第一个假设是你有一个数组。{“年龄”:73年,“性”:“F”},{“年龄”:65年,“性”:“M”}…是具有键值对的对象。不需要有一个名为“key”的键,因为这是冗余的。无论哪种情况,这都不是D3问题,而是关于排序的问题。
#1
1
There's a number of d3ish ways to do this. For instance a double nest would be:
有很多d3ish方法可以做到这一点。
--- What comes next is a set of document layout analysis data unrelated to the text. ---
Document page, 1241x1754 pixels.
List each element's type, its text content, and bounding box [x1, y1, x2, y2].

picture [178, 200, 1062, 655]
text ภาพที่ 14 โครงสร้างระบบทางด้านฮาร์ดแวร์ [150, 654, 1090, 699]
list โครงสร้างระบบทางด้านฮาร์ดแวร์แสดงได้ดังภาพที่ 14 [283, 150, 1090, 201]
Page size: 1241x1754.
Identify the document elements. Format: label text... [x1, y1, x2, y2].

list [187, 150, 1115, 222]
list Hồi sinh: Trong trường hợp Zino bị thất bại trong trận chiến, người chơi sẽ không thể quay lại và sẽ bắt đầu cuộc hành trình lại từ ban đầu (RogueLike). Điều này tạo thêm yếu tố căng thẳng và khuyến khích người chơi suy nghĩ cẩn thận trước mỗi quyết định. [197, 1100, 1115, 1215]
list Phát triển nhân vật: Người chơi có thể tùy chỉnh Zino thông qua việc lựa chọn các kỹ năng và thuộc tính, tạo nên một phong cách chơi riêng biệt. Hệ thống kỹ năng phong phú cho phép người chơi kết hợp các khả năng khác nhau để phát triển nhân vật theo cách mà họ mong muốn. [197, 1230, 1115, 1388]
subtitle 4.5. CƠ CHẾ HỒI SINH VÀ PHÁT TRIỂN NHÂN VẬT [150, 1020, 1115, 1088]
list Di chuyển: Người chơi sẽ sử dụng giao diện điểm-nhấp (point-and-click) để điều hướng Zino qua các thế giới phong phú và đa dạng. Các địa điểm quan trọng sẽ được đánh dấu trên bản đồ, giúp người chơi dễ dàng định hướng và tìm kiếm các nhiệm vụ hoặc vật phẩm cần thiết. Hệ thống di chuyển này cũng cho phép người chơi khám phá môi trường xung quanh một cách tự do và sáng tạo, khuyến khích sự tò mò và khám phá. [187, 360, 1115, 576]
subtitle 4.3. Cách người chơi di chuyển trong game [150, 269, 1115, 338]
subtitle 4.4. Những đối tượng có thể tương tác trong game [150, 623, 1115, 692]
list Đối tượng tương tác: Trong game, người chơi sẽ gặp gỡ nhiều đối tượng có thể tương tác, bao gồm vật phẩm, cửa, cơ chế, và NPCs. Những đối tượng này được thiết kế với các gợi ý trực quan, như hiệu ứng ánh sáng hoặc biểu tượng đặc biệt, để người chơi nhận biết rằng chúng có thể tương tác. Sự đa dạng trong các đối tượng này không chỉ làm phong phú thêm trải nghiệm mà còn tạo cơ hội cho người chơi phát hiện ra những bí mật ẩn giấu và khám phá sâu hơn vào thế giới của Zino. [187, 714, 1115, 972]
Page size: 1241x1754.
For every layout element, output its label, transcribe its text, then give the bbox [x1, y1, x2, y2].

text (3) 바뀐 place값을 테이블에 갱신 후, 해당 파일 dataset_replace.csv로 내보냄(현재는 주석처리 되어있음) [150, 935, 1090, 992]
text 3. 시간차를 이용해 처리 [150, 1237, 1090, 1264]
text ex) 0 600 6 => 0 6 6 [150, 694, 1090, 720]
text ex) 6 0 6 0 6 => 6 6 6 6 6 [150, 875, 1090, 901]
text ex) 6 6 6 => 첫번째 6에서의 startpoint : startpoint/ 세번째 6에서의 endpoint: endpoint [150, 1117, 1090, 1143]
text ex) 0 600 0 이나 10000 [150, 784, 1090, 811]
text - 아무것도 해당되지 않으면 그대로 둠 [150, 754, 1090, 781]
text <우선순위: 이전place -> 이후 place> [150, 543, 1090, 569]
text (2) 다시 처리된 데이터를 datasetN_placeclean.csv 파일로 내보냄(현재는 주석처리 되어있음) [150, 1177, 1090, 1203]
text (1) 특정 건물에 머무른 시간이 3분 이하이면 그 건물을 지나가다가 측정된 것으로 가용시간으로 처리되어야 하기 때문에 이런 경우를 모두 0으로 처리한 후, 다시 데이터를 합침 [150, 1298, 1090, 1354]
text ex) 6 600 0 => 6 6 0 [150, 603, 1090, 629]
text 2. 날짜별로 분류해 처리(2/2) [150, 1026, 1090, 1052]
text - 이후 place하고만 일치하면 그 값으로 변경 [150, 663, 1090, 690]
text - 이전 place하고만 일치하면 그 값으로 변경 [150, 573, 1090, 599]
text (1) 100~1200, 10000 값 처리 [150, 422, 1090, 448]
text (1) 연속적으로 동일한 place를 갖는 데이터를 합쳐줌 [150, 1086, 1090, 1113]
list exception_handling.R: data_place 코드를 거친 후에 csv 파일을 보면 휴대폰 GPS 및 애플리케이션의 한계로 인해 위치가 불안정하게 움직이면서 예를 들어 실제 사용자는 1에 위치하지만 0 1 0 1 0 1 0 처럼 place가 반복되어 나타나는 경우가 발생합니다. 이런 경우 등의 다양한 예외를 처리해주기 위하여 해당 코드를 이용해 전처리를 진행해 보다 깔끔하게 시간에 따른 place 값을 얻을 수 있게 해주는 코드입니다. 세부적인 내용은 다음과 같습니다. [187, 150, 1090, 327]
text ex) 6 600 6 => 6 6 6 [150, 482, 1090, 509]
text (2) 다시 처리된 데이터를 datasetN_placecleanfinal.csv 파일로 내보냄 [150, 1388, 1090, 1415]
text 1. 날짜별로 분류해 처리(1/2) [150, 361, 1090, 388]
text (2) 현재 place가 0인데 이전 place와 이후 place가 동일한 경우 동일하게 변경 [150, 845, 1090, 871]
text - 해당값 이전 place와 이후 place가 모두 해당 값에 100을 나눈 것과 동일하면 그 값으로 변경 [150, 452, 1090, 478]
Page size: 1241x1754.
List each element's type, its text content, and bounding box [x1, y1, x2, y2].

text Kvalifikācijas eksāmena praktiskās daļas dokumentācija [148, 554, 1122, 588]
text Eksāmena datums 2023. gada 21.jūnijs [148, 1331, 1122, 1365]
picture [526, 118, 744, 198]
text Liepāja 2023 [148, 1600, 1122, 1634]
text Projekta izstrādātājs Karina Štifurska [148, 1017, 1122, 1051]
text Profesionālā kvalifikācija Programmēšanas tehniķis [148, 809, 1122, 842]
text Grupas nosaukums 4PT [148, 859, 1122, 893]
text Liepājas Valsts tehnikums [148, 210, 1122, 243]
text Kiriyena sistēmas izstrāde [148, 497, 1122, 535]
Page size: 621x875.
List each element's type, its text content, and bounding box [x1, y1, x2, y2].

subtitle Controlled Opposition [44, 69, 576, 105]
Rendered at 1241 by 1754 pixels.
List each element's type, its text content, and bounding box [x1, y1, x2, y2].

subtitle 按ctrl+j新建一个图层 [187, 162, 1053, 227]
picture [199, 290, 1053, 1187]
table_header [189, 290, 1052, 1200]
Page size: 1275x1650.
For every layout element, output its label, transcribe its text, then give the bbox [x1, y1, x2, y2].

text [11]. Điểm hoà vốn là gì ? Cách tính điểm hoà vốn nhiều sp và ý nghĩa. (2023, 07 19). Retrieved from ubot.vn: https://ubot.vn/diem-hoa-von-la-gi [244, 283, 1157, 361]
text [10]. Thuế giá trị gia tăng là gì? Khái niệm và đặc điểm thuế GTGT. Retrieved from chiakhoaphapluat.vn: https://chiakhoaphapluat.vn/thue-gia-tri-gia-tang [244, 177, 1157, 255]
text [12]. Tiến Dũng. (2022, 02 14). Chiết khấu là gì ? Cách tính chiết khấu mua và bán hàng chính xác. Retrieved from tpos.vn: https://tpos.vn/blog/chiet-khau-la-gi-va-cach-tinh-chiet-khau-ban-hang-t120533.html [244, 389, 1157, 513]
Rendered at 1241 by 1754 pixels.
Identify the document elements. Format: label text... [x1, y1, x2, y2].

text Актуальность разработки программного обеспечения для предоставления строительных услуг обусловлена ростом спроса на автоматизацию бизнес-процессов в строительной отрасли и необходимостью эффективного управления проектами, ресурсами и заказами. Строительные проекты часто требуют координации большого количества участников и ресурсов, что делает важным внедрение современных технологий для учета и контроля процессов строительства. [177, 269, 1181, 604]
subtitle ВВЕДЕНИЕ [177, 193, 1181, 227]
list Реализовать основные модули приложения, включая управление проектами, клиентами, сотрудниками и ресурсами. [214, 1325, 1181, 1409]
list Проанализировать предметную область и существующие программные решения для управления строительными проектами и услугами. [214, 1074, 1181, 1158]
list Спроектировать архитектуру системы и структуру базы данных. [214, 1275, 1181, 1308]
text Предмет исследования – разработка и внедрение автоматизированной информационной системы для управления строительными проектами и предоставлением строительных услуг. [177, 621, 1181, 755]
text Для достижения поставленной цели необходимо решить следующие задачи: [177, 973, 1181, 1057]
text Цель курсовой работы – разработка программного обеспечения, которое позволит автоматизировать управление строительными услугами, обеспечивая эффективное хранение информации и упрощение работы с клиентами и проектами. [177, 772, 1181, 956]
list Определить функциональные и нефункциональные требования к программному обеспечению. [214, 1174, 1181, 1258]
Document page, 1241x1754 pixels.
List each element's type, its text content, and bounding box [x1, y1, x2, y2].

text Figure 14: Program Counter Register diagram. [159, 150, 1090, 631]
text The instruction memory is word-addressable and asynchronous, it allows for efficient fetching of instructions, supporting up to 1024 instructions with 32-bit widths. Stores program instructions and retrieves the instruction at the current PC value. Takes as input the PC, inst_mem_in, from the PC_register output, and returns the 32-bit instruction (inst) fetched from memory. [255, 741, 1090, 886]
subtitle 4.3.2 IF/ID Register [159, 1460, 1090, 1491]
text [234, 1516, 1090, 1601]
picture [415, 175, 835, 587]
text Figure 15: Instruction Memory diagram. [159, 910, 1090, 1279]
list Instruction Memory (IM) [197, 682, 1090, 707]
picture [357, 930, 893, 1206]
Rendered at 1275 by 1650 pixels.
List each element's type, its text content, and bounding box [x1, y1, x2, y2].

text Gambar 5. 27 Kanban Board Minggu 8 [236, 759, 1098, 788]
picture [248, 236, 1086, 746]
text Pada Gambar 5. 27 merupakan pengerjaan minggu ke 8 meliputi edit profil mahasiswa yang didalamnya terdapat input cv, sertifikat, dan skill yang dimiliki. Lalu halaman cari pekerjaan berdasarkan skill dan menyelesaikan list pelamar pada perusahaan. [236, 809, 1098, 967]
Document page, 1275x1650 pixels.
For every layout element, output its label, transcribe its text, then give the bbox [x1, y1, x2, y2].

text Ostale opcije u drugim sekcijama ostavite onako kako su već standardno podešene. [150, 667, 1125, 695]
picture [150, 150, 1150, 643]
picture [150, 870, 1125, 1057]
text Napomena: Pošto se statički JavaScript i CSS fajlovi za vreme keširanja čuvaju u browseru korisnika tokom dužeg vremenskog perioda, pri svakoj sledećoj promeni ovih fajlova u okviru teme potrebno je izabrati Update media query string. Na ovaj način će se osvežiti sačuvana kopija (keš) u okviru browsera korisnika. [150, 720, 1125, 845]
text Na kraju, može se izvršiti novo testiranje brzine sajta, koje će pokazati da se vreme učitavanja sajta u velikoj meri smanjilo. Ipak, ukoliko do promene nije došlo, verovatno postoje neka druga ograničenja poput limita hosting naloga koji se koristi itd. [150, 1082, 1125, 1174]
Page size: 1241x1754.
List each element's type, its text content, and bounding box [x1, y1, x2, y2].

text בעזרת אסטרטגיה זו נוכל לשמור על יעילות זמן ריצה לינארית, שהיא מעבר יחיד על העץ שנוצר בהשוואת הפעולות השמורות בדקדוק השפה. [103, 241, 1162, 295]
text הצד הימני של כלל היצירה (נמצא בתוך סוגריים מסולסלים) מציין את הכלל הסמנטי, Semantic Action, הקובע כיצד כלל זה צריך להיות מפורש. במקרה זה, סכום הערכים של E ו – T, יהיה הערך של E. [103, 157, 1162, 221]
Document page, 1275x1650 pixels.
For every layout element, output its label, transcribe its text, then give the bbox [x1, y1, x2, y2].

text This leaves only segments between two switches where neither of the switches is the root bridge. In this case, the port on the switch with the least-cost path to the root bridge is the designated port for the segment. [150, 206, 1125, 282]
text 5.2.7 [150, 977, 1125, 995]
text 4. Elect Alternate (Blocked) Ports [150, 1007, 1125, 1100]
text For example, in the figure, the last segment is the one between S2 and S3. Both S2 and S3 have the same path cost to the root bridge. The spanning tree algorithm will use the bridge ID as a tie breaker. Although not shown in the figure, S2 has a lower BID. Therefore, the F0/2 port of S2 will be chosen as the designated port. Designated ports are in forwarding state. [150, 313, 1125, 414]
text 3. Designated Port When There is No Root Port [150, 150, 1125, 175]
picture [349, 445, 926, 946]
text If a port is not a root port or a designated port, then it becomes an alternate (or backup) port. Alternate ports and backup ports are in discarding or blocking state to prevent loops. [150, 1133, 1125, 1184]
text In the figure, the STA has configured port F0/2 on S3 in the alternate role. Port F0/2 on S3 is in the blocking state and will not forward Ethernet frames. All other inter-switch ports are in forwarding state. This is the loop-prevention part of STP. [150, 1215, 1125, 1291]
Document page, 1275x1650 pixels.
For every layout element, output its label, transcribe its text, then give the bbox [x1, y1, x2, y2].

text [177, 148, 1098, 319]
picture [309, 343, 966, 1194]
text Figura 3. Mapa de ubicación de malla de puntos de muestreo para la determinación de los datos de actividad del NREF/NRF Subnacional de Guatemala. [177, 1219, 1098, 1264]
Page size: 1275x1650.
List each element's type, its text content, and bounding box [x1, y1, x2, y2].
例如,双巢将是:
var nest = d3.nest()
.key(function(d) { return d.sex; })
.key(function(d){
var ageGroup = null;
if (d.age <= 10){
ageGroup = '0-10';
} else if (d.age > 10 && d.age <= 20 ){
ageGroup = '10-20';
} else if (d.age > 20 && d.age <= 30 ){
ageGroup = '20-30';
} else if (d.age > 30 && d.age <= 40 ){
ageGroup = '30-40';
} else if (d.age > 40 && d.age <= 50 ){
ageGroup = '40-50';
} else if (d.age > 50 && d.age <= 60 ){
ageGroup = '50-60';
} else if (d.age > 60 && d.age <= 70 ){
ageGroup = '60-70';
} else if (d.age > 70 && d.age <= 80 ){
ageGroup = '70-80';
} else if (d.age > 80 && d.age <= 90 ){
ageGroup = '80-90';
} else if (d.age > 90 && d.age <= 100 ){
ageGroup = '90-100';
}
return ageGroup;
})
.entries(myArray);
Which gets you the very d3 data structure:
这就得到了d3数据结构
{
"key": "F",
"values": [
{
"key": "70-80",
"values": [
{
"age": 79.68865430448204,
"sex": "F"
},
{
"age": 70.66421345807612,
"sex": "F"
}
]
},
{
"key": "40-50",
"values": [
{
"age": 41.92759427241981,
"sex": "F"
}
]
},
....
A straight JavaScript simpler solution might be more appropriate:
一个简单的JavaScript解决方案可能更合适:
var rV = {};
myArray.forEach(function(d){
if (!rV[d.sex]){
rV[d.sex] = {};
}
var ageGroup = null;
if (d.age <= 10){
ageGroup = '0-10';
} else if (d.age > 10 && d.age <= 20 ){
ageGroup = '10-20';
} else if (d.age > 20 && d.age <= 30 ){
ageGroup = '20-30';
} else if (d.age > 30 && d.age <= 40 ){
ageGroup = '30-40';
} else if (d.age > 40 && d.age <= 50 ){
ageGroup = '40-50';
} else if (d.age > 50 && d.age <= 60 ){
ageGroup = '50-60';
} else if (d.age > 60 && d.age <= 70 ){
ageGroup = '60-70';
} else if (d.age > 70 && d.age <= 80 ){
ageGroup = '70-80';
} else if (d.age > 80 && d.age <= 90 ){
ageGroup = '80-90';
} else if (d.age > 90 && d.age <= 100 ){
ageGroup = '90-100';
}
if (!rV[d.sex][ageGroup]){
rV[d.sex][ageGroup] = [];
}
rV[d.sex][ageGroup].push(d);
});
Which returns:
返回:
{
"M": {
"40-50": [
{
"age": 47.67825324088335,
"sex": "M"
}
],
"50-60": [
{
"age": 50.14032511971891,
"sex": "M"
}
],
"20-30": [
{
"age": 28.564708586782217,
"sex": "M"
},
{
"age": 20.309976511634886,
"sex": "M"
}
],
...
This is then filterable on:
这是可过滤的:
rV[aSex][anAgeGroup]
#2
-1
The first assumption is that you have an array. {"age": 73, "sex": "F"},{"age": 65,"sex": "M"} ... Is an object with key value pairs. There is no need to have a key called "key" as this is redundant. In either case this is not a D3 question, but a question about sorting.
第一个假设是你有一个数组。{“年龄”:73年,“性”:“F”},{“年龄”:65年,“性”:“M”}…是具有键值对的对象。不需要有一个名为“key”的键,因为这是冗余的。无论哪种情况,这都不是D3问题,而是关于排序的问题。